Work instructions >>
From the text below on building transgenic UAS-LdOA1 Drosophila, list every plasmid or vector it names.

Construction of UAS-LdOA1 Transgenic Drosophila
The Drosophila expressing LdOA1 gene was generated with the GAL4/UAS system following the protocol of Riveron et al. (2014). Briefly, the full-length LdOA1 was amplified from cDNA using RT-PCR with the primers containing restriction sites for EcoRI and XhoI listed in Supplementary Table S1 and ligated into pMD18-T vector. After digesting plasmids LdOA1/pMD18-T and pUAST-attB with EcoRI and XhoI, the LdOA1 gene was subsequently cloned into the pUAST-attB vector to obtain a recombinant plasmid, pUAST-attB-LdOA1. Using PhiC31 system (Markstein et al., 2008), the recombinant plasmid pUAST-attB-LdOA1 was microinjected into the embryos of D. melanogaster strain carrying docking site on chromosome 3 [UAS-phi2b2a; VK5] to generate the transformant line UAS-LdOA1. To ubiquitously express LdOA1 in Drosophila, UAS-LdOA1 flies were crossed with a ubiquitous tissue driver Act5C-Gal4. UAS-LdOA1 crossing with w1118 was used as the control. To confirm the expression of LdOA1 in the transformant Drosophila, the total RNA and DNA were extracted from three pools of ten flies of each strain. The LdOA1 gene was amplified by RT-PCR or PCR.

Provided data >>
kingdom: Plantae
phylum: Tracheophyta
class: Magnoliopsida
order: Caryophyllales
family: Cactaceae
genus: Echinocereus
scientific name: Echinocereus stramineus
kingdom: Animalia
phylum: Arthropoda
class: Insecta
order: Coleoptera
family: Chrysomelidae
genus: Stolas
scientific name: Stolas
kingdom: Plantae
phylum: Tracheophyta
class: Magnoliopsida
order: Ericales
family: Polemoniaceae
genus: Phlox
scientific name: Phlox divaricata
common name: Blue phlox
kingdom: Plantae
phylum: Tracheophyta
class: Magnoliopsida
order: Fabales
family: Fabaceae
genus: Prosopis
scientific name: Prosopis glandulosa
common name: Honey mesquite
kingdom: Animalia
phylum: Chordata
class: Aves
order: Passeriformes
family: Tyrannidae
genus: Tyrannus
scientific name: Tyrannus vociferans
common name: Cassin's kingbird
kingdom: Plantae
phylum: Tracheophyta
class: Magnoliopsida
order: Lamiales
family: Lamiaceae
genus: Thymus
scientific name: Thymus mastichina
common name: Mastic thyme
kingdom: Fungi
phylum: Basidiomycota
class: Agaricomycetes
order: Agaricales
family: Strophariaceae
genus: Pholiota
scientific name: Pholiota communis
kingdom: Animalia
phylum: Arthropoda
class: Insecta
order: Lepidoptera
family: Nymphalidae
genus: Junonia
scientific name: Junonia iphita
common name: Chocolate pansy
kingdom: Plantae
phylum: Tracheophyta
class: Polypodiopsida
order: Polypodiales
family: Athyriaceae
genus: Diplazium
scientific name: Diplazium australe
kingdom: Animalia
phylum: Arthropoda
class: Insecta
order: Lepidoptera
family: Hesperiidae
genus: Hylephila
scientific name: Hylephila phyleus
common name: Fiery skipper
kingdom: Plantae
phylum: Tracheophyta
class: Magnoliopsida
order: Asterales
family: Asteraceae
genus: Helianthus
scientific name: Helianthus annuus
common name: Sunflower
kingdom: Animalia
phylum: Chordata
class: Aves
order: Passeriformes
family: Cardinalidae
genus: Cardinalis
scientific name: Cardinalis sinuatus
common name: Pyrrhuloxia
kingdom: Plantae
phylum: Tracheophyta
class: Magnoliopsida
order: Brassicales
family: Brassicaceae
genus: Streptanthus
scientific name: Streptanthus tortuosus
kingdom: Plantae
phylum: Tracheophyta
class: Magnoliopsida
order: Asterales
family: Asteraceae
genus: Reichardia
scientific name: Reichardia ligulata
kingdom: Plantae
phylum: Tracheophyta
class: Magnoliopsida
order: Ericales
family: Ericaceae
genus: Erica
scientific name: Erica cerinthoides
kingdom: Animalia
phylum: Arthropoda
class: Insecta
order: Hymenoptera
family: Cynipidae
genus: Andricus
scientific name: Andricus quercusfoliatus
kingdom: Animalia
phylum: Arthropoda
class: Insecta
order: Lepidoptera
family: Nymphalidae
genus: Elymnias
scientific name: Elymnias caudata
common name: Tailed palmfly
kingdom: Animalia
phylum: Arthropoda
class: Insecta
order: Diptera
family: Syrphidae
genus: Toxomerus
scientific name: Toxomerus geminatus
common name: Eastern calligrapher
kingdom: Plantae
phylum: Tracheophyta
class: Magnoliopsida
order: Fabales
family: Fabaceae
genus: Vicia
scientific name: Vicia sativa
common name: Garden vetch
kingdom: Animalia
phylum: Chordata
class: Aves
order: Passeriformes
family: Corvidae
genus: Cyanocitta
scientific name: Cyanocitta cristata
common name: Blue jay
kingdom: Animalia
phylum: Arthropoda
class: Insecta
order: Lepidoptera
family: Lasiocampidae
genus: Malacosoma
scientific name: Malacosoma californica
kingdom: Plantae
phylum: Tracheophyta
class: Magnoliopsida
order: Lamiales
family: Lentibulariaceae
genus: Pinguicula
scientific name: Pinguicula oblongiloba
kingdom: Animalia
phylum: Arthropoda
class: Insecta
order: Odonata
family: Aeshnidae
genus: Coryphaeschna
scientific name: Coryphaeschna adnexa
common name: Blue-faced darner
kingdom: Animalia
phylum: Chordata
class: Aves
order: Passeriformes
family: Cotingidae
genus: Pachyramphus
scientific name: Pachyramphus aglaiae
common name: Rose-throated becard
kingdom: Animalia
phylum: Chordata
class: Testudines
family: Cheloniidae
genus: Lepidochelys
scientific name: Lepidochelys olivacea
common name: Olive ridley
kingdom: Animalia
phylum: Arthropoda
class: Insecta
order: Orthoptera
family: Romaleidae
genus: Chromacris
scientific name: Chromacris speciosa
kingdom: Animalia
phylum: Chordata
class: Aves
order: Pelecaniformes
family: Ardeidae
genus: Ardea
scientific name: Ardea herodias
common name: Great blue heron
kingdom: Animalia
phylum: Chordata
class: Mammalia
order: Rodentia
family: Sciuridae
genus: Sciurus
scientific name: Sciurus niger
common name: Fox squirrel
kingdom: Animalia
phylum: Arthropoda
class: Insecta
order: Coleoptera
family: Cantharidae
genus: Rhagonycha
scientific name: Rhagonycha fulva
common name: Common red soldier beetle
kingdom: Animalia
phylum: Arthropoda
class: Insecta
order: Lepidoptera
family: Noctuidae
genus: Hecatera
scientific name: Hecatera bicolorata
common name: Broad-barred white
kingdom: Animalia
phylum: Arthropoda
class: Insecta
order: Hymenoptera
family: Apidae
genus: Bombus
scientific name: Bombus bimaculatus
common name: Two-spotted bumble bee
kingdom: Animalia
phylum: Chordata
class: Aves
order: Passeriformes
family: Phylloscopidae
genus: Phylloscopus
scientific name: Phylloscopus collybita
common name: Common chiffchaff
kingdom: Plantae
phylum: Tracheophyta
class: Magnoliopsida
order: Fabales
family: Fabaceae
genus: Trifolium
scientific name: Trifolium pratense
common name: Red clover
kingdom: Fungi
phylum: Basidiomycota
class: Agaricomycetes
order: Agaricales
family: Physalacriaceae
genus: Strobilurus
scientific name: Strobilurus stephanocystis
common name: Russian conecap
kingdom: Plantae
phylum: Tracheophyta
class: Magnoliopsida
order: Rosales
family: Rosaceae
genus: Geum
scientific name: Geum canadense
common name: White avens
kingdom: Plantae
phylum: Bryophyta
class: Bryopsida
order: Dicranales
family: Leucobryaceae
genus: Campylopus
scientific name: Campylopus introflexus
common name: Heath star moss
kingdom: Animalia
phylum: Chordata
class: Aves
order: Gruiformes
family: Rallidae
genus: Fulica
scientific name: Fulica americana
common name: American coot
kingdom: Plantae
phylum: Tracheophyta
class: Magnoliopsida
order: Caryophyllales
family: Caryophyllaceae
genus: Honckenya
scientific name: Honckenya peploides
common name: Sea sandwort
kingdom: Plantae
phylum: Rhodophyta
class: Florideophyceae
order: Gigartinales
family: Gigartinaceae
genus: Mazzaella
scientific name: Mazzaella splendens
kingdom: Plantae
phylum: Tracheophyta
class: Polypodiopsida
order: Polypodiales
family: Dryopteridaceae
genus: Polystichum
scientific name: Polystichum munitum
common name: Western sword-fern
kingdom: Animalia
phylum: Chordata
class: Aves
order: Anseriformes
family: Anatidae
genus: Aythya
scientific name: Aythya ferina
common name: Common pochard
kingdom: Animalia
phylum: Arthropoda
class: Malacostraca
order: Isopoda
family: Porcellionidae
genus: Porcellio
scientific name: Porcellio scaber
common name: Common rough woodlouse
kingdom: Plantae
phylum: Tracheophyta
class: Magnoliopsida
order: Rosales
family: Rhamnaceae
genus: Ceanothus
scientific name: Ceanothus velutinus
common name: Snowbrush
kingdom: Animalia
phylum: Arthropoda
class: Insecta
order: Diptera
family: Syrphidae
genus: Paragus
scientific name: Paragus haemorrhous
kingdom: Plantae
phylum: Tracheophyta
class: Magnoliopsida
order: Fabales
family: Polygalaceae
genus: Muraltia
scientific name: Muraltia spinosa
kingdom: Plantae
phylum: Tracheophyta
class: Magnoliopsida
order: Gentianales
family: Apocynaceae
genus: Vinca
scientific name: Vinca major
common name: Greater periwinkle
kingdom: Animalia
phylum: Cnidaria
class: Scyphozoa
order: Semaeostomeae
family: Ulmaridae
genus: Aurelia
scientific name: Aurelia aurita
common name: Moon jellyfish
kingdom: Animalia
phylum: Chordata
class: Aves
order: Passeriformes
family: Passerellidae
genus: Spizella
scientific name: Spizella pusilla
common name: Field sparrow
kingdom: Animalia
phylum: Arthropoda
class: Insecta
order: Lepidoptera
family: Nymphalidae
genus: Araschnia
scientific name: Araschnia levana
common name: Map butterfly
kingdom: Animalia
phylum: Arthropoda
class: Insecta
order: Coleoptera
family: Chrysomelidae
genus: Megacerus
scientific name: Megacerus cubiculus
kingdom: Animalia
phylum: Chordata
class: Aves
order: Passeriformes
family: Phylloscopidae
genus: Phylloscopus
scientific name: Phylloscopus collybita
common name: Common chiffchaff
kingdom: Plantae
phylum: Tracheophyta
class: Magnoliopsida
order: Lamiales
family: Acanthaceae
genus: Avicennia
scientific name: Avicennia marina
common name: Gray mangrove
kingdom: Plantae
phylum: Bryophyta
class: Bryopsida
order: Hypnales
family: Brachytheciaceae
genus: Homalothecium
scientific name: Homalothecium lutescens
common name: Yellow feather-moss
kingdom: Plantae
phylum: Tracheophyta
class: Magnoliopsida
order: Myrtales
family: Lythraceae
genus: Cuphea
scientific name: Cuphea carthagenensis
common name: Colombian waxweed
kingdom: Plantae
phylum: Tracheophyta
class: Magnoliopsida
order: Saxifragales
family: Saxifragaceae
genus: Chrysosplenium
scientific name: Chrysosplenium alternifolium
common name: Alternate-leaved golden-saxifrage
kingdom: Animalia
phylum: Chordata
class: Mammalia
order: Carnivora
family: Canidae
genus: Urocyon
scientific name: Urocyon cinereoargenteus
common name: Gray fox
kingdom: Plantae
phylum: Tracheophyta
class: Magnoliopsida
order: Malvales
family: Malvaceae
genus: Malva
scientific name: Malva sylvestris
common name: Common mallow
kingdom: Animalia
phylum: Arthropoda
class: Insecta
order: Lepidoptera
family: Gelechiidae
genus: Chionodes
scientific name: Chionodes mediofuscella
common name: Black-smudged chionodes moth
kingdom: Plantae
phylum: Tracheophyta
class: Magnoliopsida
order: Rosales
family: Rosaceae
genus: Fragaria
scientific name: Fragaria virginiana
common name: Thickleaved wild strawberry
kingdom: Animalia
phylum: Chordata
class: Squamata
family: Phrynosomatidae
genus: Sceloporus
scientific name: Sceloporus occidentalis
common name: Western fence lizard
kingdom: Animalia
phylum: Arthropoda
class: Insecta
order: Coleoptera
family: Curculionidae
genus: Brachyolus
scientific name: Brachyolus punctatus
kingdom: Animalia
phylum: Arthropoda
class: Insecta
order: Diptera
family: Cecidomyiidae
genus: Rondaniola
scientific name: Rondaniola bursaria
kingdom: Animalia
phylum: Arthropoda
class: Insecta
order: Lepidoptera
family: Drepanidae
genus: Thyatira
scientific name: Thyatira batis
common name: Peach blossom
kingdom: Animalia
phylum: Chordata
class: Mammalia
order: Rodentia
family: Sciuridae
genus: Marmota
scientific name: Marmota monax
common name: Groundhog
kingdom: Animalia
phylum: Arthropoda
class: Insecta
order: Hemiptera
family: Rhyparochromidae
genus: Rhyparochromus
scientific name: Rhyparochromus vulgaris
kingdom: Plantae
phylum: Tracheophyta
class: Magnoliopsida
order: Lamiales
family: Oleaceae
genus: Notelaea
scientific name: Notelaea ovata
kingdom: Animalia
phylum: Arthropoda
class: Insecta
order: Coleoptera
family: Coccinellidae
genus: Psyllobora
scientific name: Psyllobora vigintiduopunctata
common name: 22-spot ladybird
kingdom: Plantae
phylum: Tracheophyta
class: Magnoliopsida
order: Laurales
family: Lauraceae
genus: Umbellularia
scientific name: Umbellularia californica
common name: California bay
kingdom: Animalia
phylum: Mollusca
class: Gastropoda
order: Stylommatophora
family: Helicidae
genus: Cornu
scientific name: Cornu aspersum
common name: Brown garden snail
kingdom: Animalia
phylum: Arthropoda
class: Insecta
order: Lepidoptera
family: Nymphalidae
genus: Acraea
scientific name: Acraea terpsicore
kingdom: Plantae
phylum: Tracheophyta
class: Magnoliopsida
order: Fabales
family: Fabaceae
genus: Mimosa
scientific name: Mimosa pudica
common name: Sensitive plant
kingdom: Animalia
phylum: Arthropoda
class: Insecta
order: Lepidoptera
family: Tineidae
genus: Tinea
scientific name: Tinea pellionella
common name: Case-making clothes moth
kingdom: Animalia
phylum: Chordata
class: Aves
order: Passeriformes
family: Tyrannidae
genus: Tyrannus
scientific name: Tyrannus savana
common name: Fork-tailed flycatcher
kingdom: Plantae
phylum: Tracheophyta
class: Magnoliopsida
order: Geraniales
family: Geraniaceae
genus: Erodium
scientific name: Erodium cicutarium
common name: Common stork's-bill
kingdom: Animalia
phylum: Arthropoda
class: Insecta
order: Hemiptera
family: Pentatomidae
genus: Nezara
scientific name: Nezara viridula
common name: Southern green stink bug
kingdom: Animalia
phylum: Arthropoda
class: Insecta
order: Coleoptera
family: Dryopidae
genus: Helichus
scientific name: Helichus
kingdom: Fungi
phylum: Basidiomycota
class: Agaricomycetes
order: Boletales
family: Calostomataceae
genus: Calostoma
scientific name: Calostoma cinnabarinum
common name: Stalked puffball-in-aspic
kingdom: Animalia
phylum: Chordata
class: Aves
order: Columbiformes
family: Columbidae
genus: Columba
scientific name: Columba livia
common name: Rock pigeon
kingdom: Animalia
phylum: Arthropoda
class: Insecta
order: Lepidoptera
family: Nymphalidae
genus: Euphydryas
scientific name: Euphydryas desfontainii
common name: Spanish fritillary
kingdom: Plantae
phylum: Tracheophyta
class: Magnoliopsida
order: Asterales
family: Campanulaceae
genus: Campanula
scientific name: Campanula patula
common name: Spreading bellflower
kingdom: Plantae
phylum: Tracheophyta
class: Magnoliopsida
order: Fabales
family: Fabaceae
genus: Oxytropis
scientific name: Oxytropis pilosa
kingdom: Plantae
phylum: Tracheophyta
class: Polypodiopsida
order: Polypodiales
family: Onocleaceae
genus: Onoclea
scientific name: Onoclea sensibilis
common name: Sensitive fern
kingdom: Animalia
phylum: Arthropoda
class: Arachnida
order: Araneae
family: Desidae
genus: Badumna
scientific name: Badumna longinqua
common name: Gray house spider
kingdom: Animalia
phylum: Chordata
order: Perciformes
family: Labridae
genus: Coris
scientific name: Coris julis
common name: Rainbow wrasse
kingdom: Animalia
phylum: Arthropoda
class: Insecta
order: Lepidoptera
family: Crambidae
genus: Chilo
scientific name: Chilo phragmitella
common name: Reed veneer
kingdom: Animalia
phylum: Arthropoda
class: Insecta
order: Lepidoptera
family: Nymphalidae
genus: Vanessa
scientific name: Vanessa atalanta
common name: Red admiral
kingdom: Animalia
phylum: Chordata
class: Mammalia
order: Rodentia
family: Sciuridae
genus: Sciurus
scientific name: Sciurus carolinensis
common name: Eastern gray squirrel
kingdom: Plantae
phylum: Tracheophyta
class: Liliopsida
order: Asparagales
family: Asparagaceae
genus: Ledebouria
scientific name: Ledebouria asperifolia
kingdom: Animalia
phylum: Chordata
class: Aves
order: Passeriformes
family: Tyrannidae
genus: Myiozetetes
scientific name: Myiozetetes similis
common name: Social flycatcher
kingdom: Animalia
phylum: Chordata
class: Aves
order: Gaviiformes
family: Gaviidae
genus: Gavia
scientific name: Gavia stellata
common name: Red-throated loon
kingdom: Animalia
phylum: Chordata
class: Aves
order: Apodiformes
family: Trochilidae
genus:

Answer for the task >>
pMD18-T
LdOA1/pMD18-T
pUAST-attB
pUAST-attB-LdOA1